I have an app which is indexing a very large set of (japanese)
documents, and some of the keys are rather long, garbage-like 400+
byte nuggets of text. When my app attempts to index these guys xapian
balks and throws an exception:
Exception: Key too long: length was 446 bytes, maximum length of a key
is BTREE_MAX_KEY_LEN bytes
If I make sure to check that the new posting token (key) does not
exceed the 252 byte maximum specified here,
http://www.xapian.org/docs/sourcedoc/html/btree_8h.html#b8d8c0c3cbbcec113aa5e3f5edace5dd
I have no problems. However, I noticed that if I run the program
without checking the posting token length before attempting to add it,
it will sometimes throw the exception and keep on trucking, yet
sometimes it will throw the exception and then throw a segmentation
fault and unceremoniously die.
As far as I can tell it is the over-long posting token that is
causing the problem in both cases. It may be that the exception then
causes the posting index to also get out of sync?
for (int i = 0; i < index_tokens.size(); i++)

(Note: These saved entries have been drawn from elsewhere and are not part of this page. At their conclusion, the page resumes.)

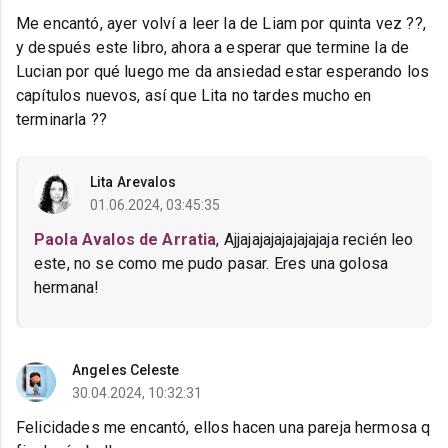
Me encantó, ayer volví a leer la de Liam por quinta vez ??,
y después este libro, ahora a esperar que termine la de
Lucian por qué luego me da ansiedad estar esperando los
capítulos nuevos, así que Lita no tardes mucho en
terminarla ??
Lita Arevalos
01.06.2024, 03:45:35
Paola Avalos de Arratia
, Ajjajajajajajajajaja recién leo
este, no se como me pudo pasar. Eres una golosa
hermana!
Angeles Celeste
30.04.2024, 10:32:31
Felicidades me encantó, ellos hacen una pareja hermosa q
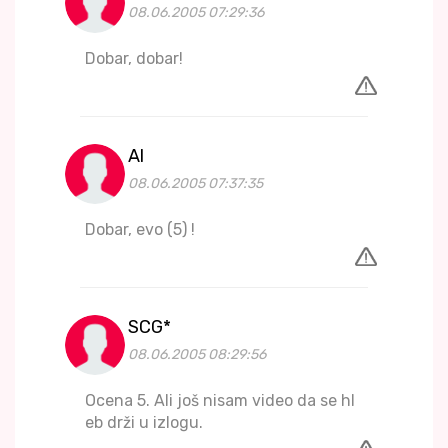
08.06.2005 07:29:36
Dobar, dobar!
Al
08.06.2005 07:37:35
Dobar, evo (5) !
SCG*
08.06.2005 08:29:56
Ocena 5. Ali još nisam video da se hl
eb drži u izlogu.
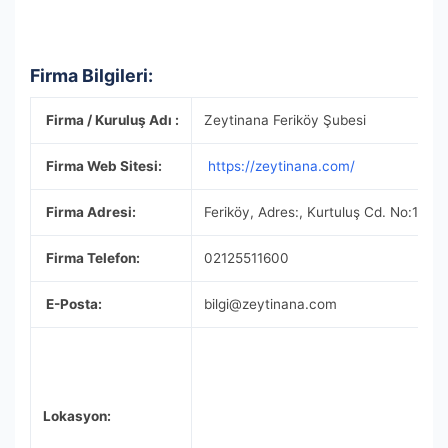
Firma Bilgileri:
Firma / Kuruluş Adı :
Zeytinana Feriköy Şubesi
Firma Web Sitesi:
https://zeytinana.com/
Firma Adresi:
Feriköy, Adres:, Kurtuluş Cd. No:144/A
Firma Telefon:
02125511600
E-Posta:
bilgi@zeytinana.com
Lokasyon:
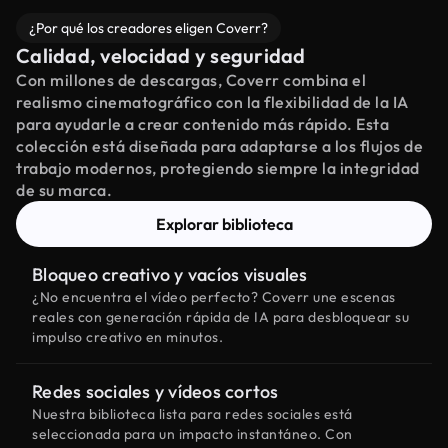
¿Por qué los creadores eligen Coverr?
Calidad, velocidad y seguridad
Con millones de descargas, Coverr combina el
realismo cinematográfico con la flexibilidad de la IA
para ayudarle a crear contenido más rápido. Esta
colección está diseñada para adaptarse a los flujos de
trabajo modernos, protegiendo siempre la integridad
de su marca.
Explorar biblioteca
Bloqueo creativo y vacíos visuales
¿No encuentra el vídeo perfecto? Coverr une escenas
reales con generación rápida de IA para desbloquear su
impulso creativo en minutos.
Redes sociales y vídeos cortos
Nuestra biblioteca lista para redes sociales está
seleccionada para un impacto instantáneo. Con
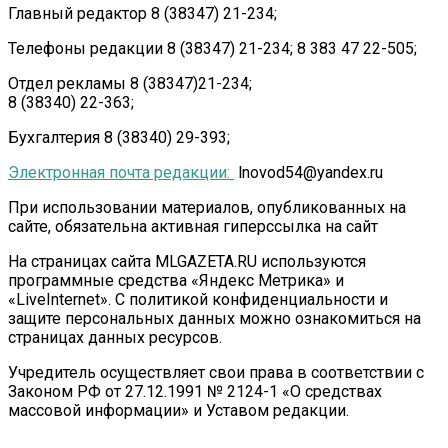
Главный редактор 8 (38347) 21-234;
Телефоны редакции 8 (38347) 21-234; 8 383 47 22-505;
Отдел рекламы 8 (38347)21-234;
8 (38340) 22-363;
Бухгалтерия 8 (38340) 29-393;
Электронная почта редакции:
lnovod54@yandex.ru
При использовании материалов, опубликованных на
сайте, обязательна активная гиперссылка на сайт
На страницах сайта MLGAZETA.RU используются
программные средства «Яндекс Метрика» и
«LiveInternet». С политикой конфиденциальности и
защите персональных данных можно ознакомиться на
страницах данных ресурсов.
Учредитель осуществляет свои права в соответствии с
Законом РФ от 27.12.1991 № 2124-1 «О средствах
массовой информации» и Уставом редакции.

newdocument.add_posting(index_tokens[i], i);
In code like this, an exception for an overlong posting token would
then... cause the posting index value to get screwed up and possibly
cause a segmentation fault?
I fixed it and am not having any more problems:
for (int i = 0; i < index_tokens.size(); i++) {
if(index_tokens[i].size() <= 252){
newdocument.add_posting(index_tokens[i], posting_cntr);
posting_cntr++;
}
}
I would just like to know whether my assessment of what is/was causing
this problem is accurate.
thanks,
Joe